On Windows Server 2019, Intel suggests that moving from 768GB DDR 4 to 1TB of Optane plus 192GB DDR4 in a 2nd Gen Xeon system will take a third off the cost per VM while supporting up to 30 VMs rather than 22 on a single node, all while keeping the same SLA.
That’s on top of the up to 3.5-times improvement in VM density you could see by upgrading from a 2013 “Ivy Bridge” server, so in theory you can either do more on equivalent hardware or consolidate onto fewer servers to support the same workload. The minimum requirements for an Optane system are still high, so it may be beyond the budget of some consolidation projects.
Mixing Modes
But Optane also works in App Direct mode, which uses DRAM and persistent memory as separate memory regions. Without the DRAM cache, memory performance is slightly lower (10 to 20 percent, depending on the workload) and applications have to be rewritten to use App Direct mode, but that’s worth doing for analytics and in-memory databases where you can now have massively more memory than you could address before (and again, at a much lower price than DRAM). You can get much lower overheads for I/O-intensive workloads and reduce network traffic by doing away with a lot of storage accesses.

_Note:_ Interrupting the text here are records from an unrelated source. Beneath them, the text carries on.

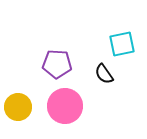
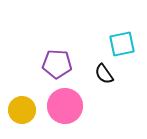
yellow circle: moved 4 px right, 3 px down
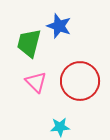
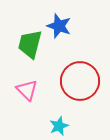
green trapezoid: moved 1 px right, 1 px down
pink triangle: moved 9 px left, 8 px down
cyan star: moved 1 px left, 1 px up; rotated 18 degrees counterclockwise
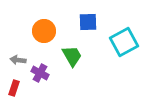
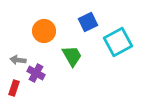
blue square: rotated 24 degrees counterclockwise
cyan square: moved 6 px left
purple cross: moved 4 px left
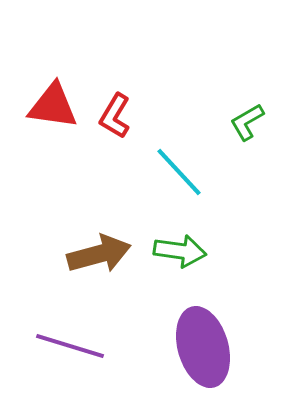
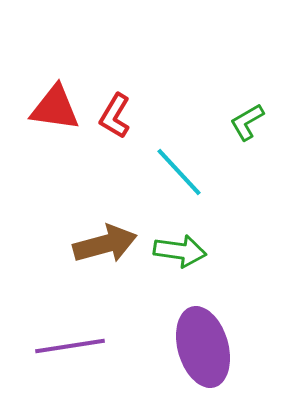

SAP HANA, for example, can move its main data store into persistent memory while the table and working memory set stays in DRAM. Redis, which stores key value pairs, keeps the keys in DRAM but moves the values into persistent memory.
Mixed mode allows the system to use Optane in both memory and app direct mode. There’s also Storage over App Direct mode, which treats Optane as slightly faster storage with higher endurance than an enterprise-class SSD rather than slightly slower memory, using an NVDIMM driver so existing applications can save to it.
That means that if your needs change over time – or if you run a mix of workloads on the same hardware – you can optimize the Optane configuration for a workload like SAP HANA, where the memory capacity has a major impact. When that memory-intensive workload isn’t running, the same system can be optimized for, say, VM density, giving you better utilization of what will be a fairly major investment.
This kind of flexibility will appeal to a wide range of customers, Patrick Moorhead, president and principal analyst at Moore Insights and Strategy, told Data Center Knowledge. “I believe this feature is valuable to both cloud service providers and enterprises, as it enables optimization for the workload but more importantly improves fungibility of the compute fleet. CSPs enable this kind of feature through a brute-force method of moving workloads to a more optimized fleet, but this enables a more elegant solution closer to the metal.”